Canal du Rhône à Sète : restitution des travaux de concertation

Suite à la remise d’un rapport du CGEDD (Conseil Général de l’Environnement et du Développement Durable) sur le devenir du canal du Rhône à Sète, Étienne Guyot, préfet de la région Occitanie, préfet de la Haute‐Garonne, a souhaité lancer une concertation territoriale en y associant l’ensemble des acteurs concernés, afin de réinterroger les orientations stratégiques de ce même canal. Il a chargé le préfet François Lalanne d’animer cette concertation. L’objectif de cette concertation est d’éclairer le Gouvernement et le préfet d’Auvergne‐Rhône‐Alpes, coordonnateur du plan Rhône‐Saône sur les décisions d’investissement à prendre dans le cadre du Plan Rhône‐ Saône et du prochain contrat de plan Occitanie État‐Région 2021‐2027.

La concertation s’est tenue sous forme d’ateliers sur les thématiques environnement, tourisme et fret. En parallèle, les citoyens étaient invités à contribuer à cette réflexion en faisant remonter leurs avis, attentes et propositions en matière de services et d’usages. La restitution des travaux de la concertation territoriale a été rendue publique le 12 février dernier, vous en trouverez ci-dessous les principales conclusions. Vous pouvez retrouver le rapport dans son intégralité à la fin de cet article.

Rappel des 5 scenarii mis en débat

Scénario n°1 : un canal pour des bateaux de 2 500 t, chargés à 100 % ;
Scénario n°2 : un canal pour les bateaux conformes à la DUP de 2010 ;
Scénario n°3 : un canal pour les bateaux actuels chargés à 1 100 t ;
Scénario n°4 : un canal pour les colis lourds, le fret de niche et le petit tourisme fluvial ;
Scénario n°5 : un canal dédié à la pêche, aux loisirs locaux et aux promenades.

Dans l’ensemble, la concertation a mis en exergue un intérêt partagé pour le canal de Rhône à Sète, comme un élément de patrimoine fédérant les communes et les territoires entre eux ; comme un enjeu territorial majeur pour le devenir environnemental, économique et culturel régional. Au‐delà de l’enjeu majeur de la desserte du port de Sète via une voie fluviale à l’axe Rhône, le canal met en lumière des potentiels peu exploités jusqu’à présent comme sa valeur paysagère, identitaire, patrimoniale et environnementale et touristique qui semble faire consensus au sein des participants. C’est un levier territorial important et perçu comme tel par la grande majorité des acteurs. En cela, ils s’accordent tous (ou presque) sur le fait qu’il faut le réhabiliter, l’entretenir, le maintenir en l’état de voie navigable.
..........
● TRAVAIL À FAIRE:
1 > Résumez sous forme de liste le paragraphe du texte sur le canal du Rhône à Sète qui débute par « La concertation s'est tenue », sans perdre ses faits essentiels.
2 > Recopiez à l'identique le passage du texte sur le canal du Rhône à Sète commençant par « Scénario n°1 : un » et se poursuivant jusqu'à « et aux promenades. ».

● INFORMATIONS FOURNIES:
..........
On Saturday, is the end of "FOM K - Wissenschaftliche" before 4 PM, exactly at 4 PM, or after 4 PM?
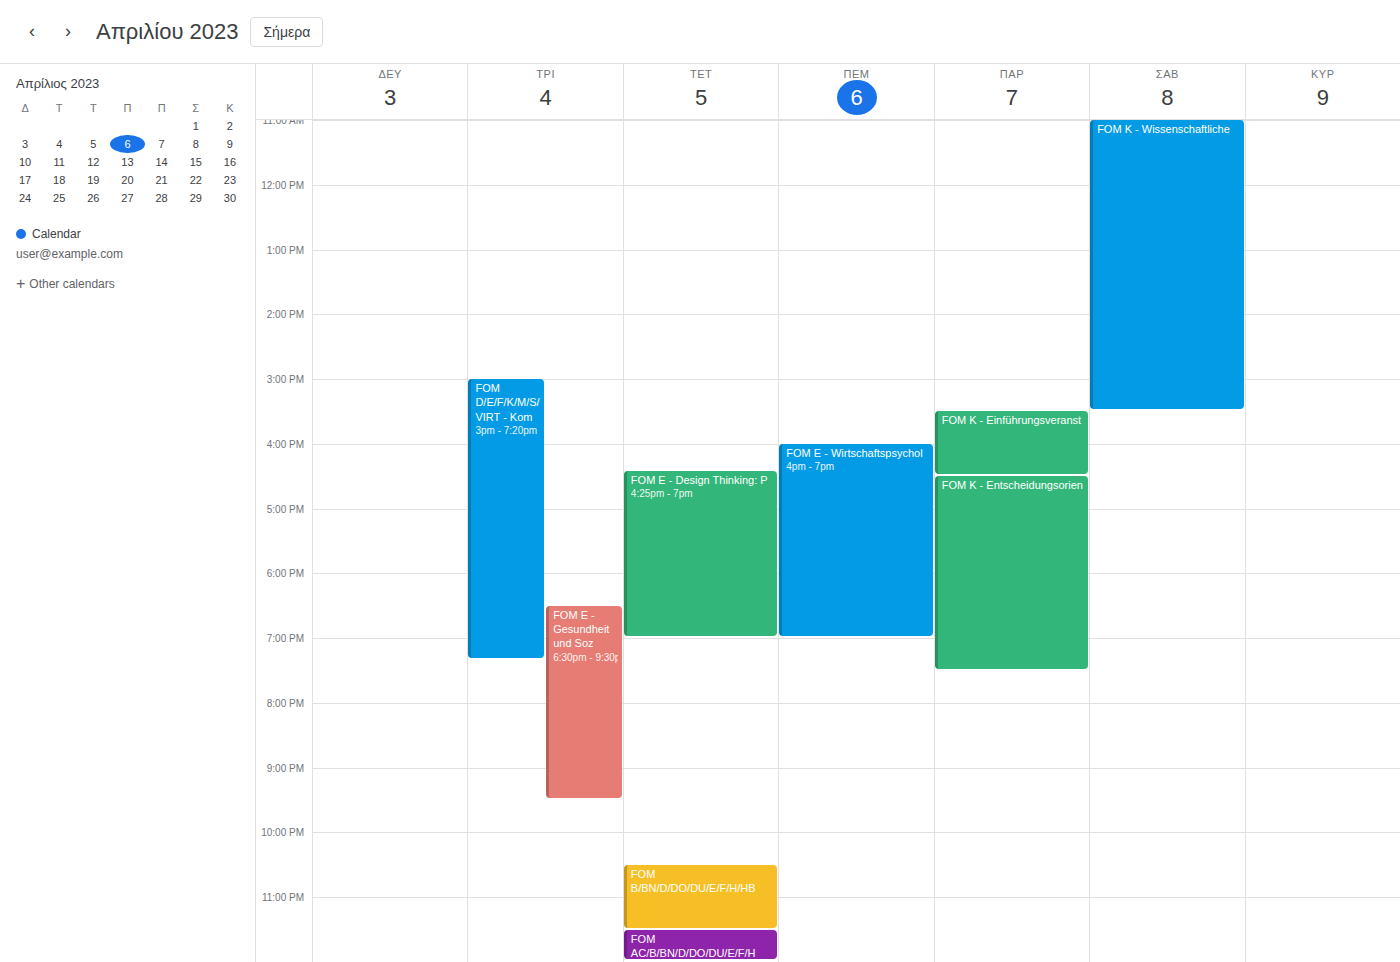
3:30 PM -- before 4 PM, 30 minutes above the 4 PM line.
..........
● RÉPONSES PAR TÂCHE:
1 >
- La concertation s'est déroulée en ateliers consacrés à l'environnement, au tourisme et au fret.
- En parallèle, les citoyens pouvaient faire remonter leurs avis, attentes et propositions sur les services et les usages.
- La restitution des travaux a été rendue publique le 12 février.
- Le rapport complet est disponible à la fin de l'article.

2 >
Scénario n°1 : un canal pour des bateaux de 2 500 t, chargés à 100 % ;
Scénario n°2 : un canal pour les bateaux conformes à la DUP de 2010 ;
Scénario n°3 : un canal pour les bateaux actuels chargés à 1 100 t ;
Scénario n°4 : un canal pour les colis lourds, le fret de niche et le petit tourisme fluvial ;
Scénario n°5 : un canal dédié à la pêche, aux loisirs locaux et aux promenades.